Mais tes racines plongent loin sous l’asphalte,
Et dans tes veines, l’histoire ne s’arrête pas, ne s’exalte.
Ton peuple danse, même quand la nuit est noire,
Ses pieds frappent le sol, sans jamais faillir dans l’espoir.
Quand les tambours résonnent, quand les étoiles brillent,
C’est tout le continent qui tremble, qui scintille.
Tu n’es pas la misère qu’on veut te donner,
Ni la guerre qu’on a semée, ni la faim qu’on veut y cacher.
Tu es plus que ça, Afrique, tu es un cri,
Un cri de liberté, un cri d’infini.
Dans tes champs, les enfants plantent des graines d’avenir,
Ils marchent sur tes routes, sans jamais fuir.
Car toi, Afrique, tu es un océan d’ambitions,
Dans ton ventre, des milliers de rêves en construction.
Les pyramides te regardent, silencieuses,
Les vestiges d’un temps où tu étais majestueuse.

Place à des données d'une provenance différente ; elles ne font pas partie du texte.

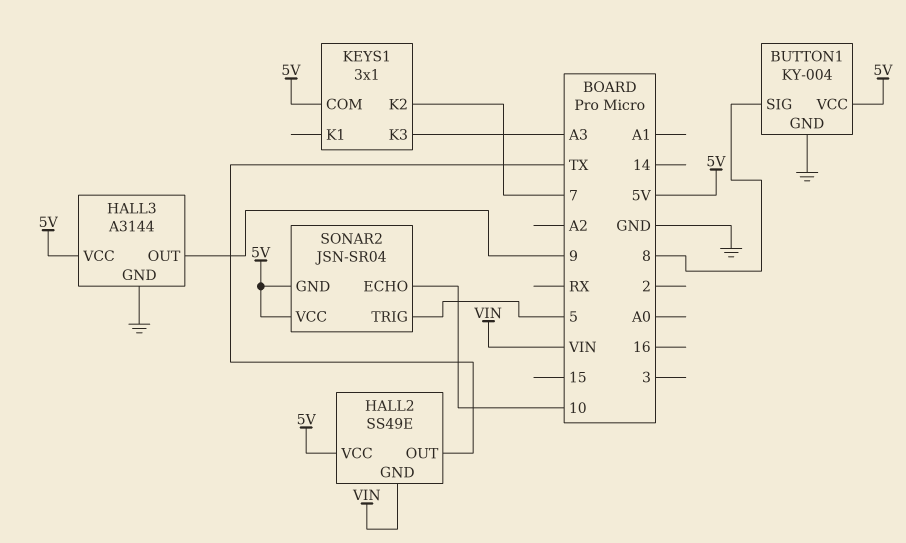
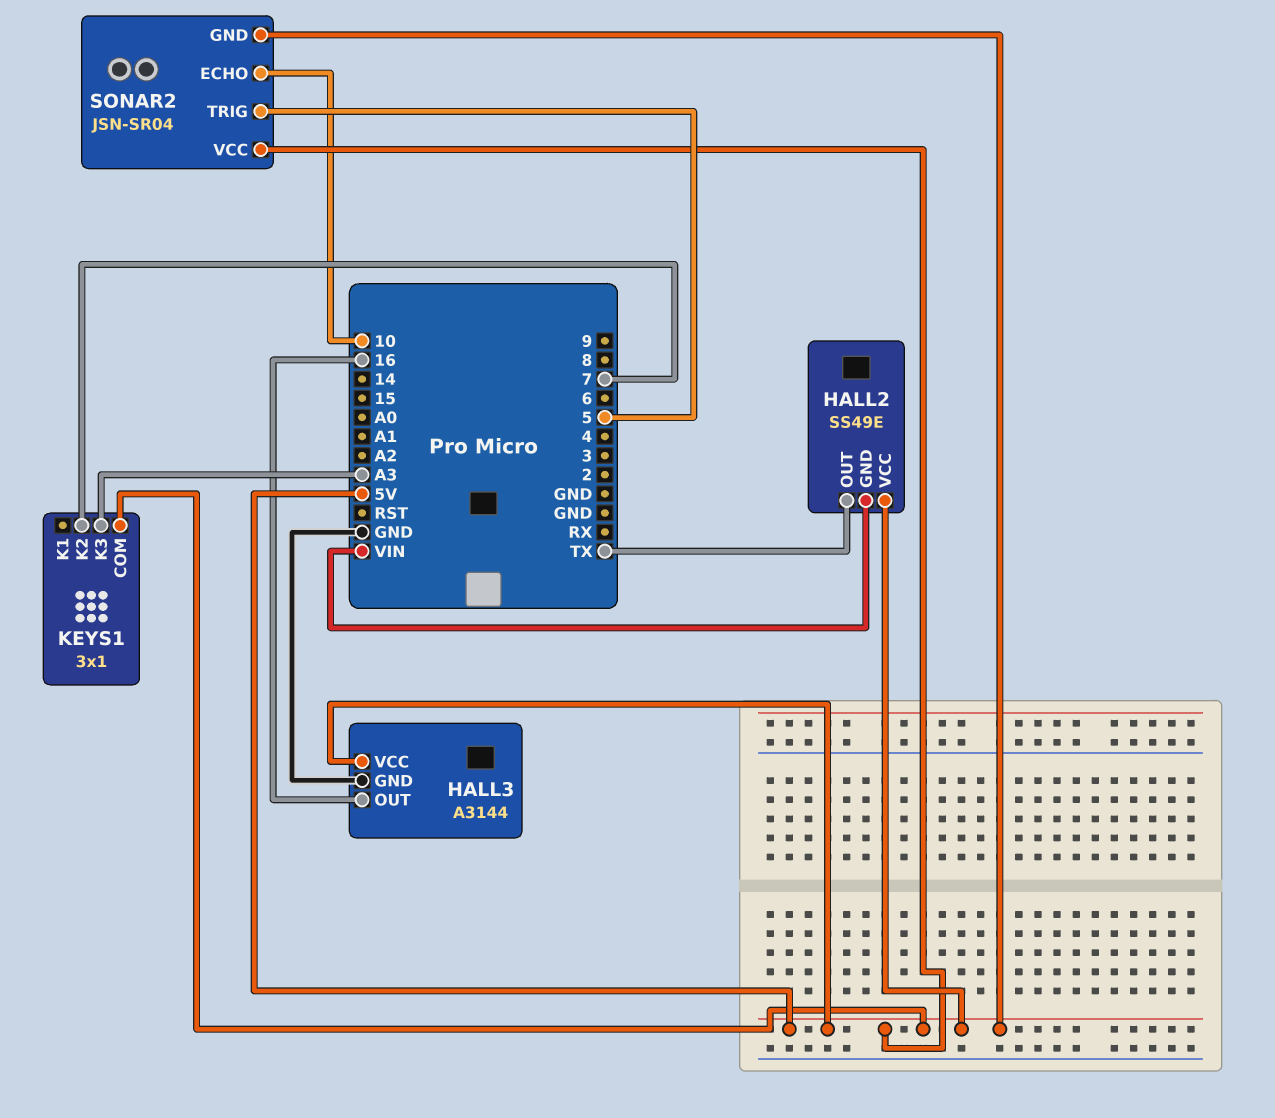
BUTTON1: KY-004 -> none
BUTTON1 pin GND: GND -> none
BUTTON1 pin SIG: 8 -> none
BUTTON1 pin VCC: 5V -> none
HALL3 pin OUT: 9 -> 16

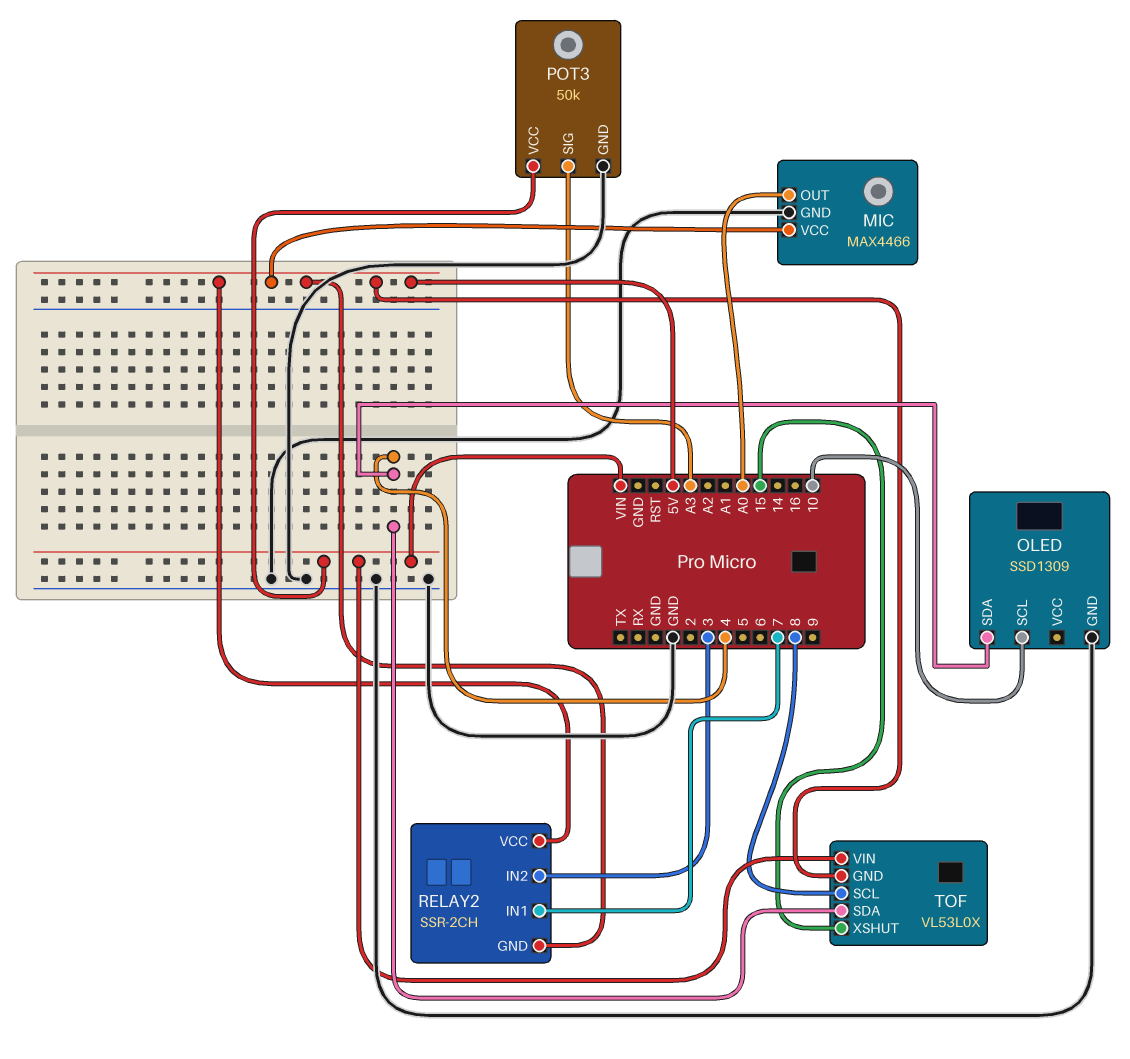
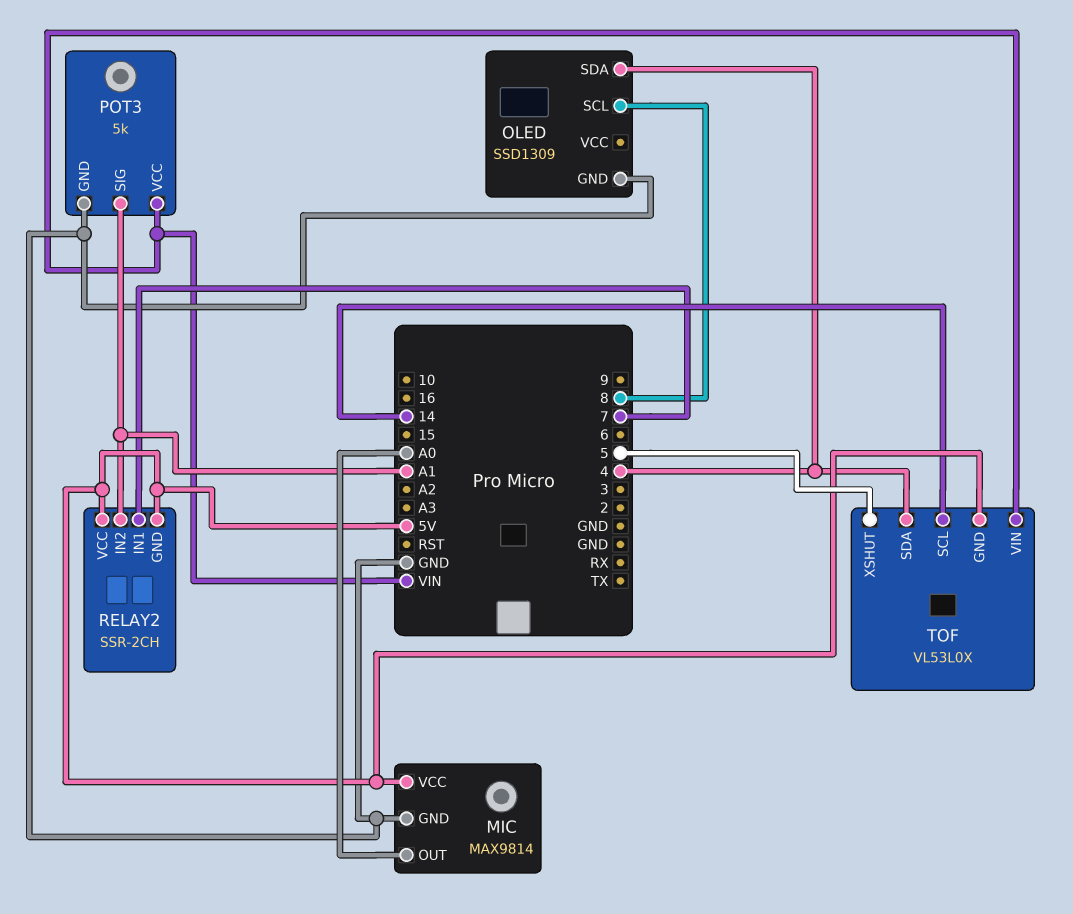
MIC: MAX4466 -> MAX9814
OLED pin SCL: 10 -> 8
POT3: 50k -> 5k
POT3 pin SIG: A3 -> A1
RELAY2 pin IN2: 3 -> A1
TOF pin SCL: 8 -> 14
TOF pin XSHUT: 15 -> 5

Mais l’histoire ne s’écrit pas dans le passé,
Elle se vit dans chaque souffle, dans chaque pas, dans chaque idée.
Alors oui, Afrique, on te dit « pauvre », on te dit « dévastée »,
Mais tu es forte, tu es vibrante, tu es déterminée.
Dans chaque cri d’enfant, dans chaque sourire d’homme,
Il y a ton nom qui brûle, ton nom qui tonne.
Afrique, tu es plus qu’un continent, tu es une âme,
Un feu sacré qui ne s’éteint pas, même dans la lame.
Tu es la mémoire, tu es la force, tu es la clarté,
Et tant que l’on vivra, tes étoiles ne pourront jamais s’arrêter.
Oui, l’Afrique, c’est toi, c’est moi, c’est nous,
Un seul peuple, un seul rêve, un seul feu qui brûle en nous.